**What you need to do**: The required answer is each line in the entries below where "System" occurs.

Top of Records for the task

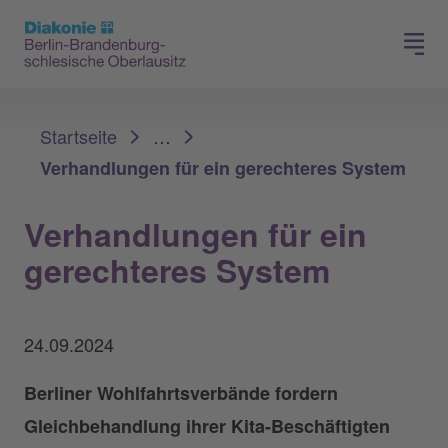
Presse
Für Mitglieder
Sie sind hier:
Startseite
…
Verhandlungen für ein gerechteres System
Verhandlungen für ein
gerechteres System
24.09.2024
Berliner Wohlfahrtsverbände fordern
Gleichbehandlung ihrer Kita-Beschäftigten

Bottom of Records for the task
Top of Records for the task

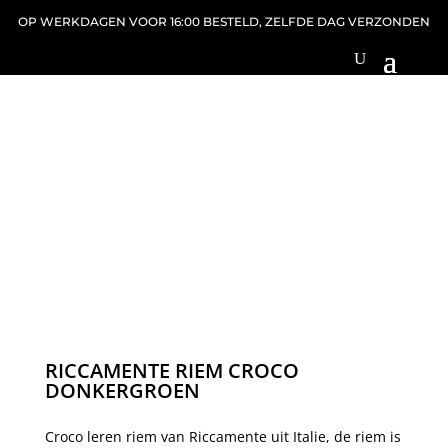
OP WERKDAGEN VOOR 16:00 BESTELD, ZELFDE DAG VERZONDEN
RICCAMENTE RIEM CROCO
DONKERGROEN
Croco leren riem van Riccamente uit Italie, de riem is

Bottom of Records for the task
Top of Records for the task

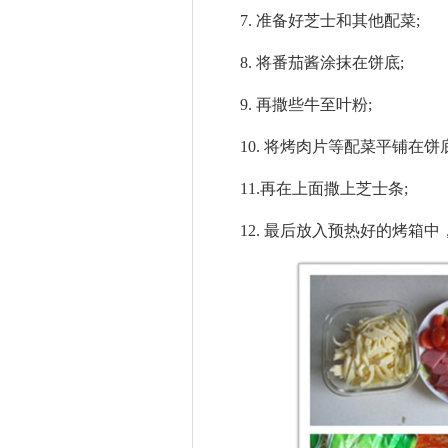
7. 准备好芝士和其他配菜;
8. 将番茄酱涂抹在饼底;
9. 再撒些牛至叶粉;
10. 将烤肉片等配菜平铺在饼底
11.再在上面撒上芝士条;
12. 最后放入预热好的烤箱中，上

Bottom of Records for the task

**Solution below**:
Verhandlungen für ein gerechteres System
gerechteres System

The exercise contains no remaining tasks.